> [Exercise goal] Reproduce the listing from its first line through the line containing "var sketch = newSketch(context, id", including that final line.

A data block
************

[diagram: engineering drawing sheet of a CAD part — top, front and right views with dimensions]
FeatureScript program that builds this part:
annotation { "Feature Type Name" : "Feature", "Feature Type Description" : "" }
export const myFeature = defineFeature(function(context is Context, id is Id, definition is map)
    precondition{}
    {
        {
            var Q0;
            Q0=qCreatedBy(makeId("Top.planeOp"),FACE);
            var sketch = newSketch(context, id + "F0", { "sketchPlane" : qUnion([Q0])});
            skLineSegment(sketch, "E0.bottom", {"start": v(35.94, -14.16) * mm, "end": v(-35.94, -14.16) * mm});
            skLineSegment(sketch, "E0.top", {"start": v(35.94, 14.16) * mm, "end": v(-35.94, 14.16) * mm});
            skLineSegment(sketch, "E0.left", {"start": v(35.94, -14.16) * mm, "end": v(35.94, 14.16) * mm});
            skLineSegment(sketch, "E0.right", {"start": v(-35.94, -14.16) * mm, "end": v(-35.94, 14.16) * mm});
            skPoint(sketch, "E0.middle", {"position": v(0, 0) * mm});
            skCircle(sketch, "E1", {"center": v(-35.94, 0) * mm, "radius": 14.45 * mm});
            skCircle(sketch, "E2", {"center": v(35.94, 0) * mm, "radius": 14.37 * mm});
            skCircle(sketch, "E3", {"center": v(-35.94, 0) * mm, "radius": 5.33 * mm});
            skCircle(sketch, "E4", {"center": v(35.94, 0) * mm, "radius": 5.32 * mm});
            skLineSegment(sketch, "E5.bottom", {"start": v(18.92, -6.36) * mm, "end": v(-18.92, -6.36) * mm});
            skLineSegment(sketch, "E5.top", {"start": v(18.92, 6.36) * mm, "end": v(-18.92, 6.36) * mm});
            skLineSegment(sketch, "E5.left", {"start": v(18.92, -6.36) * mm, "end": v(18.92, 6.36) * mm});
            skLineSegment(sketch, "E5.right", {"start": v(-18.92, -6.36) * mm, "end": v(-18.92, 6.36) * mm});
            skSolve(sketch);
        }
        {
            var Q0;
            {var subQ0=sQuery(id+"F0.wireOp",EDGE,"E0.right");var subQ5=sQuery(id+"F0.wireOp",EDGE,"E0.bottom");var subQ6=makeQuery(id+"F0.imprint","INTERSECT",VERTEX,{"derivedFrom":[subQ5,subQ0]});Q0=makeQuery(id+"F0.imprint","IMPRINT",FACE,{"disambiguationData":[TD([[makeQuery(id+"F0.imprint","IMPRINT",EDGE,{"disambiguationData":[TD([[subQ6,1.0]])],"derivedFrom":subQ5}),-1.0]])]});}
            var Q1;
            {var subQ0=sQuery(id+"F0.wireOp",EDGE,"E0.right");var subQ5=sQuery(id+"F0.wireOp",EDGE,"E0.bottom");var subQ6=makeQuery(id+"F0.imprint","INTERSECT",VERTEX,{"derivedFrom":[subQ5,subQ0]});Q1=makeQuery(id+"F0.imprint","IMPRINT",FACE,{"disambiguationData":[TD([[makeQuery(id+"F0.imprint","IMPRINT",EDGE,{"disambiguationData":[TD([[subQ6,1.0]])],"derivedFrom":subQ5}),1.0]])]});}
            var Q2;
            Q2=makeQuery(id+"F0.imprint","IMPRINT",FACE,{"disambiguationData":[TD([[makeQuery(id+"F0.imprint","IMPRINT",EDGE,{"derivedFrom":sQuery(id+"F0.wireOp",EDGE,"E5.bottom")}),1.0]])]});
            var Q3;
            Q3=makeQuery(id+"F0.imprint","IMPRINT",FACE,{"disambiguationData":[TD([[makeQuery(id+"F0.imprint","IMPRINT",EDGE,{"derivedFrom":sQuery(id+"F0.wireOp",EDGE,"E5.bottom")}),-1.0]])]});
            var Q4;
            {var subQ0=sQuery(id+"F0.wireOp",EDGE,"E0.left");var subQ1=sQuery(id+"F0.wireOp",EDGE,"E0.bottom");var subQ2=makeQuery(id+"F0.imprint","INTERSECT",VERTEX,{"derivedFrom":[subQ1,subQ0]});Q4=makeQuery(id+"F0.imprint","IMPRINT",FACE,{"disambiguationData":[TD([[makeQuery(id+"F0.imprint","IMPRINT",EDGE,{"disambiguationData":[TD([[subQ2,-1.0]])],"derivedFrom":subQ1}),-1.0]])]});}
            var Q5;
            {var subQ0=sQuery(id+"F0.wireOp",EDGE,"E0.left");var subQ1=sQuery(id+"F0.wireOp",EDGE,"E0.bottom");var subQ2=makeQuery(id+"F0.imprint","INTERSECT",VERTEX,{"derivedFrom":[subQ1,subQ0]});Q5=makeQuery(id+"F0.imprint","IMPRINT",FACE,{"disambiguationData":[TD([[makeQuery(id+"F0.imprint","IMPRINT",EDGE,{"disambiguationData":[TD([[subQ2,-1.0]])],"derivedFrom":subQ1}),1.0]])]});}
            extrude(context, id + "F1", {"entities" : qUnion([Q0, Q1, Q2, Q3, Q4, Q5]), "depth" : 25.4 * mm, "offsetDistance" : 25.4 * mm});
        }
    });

************

> [Reply]
[diagram: engineering drawing sheet of a CAD part — top, front and right views with dimensions]
FeatureScript program that builds this part:
annotation { "Feature Type Name" : "Feature", "Feature Type Description" : "" }
export const myFeature = defineFeature(function(context is Context, id is Id, definition is map)
    precondition{}
    {
        {
            var Q0;
            Q0=qCreatedBy(makeId("Top.planeOp"),FACE);
            var sketch = newSketch(context, id + "F0", { "sketchPlane" : qUnion([Q0])});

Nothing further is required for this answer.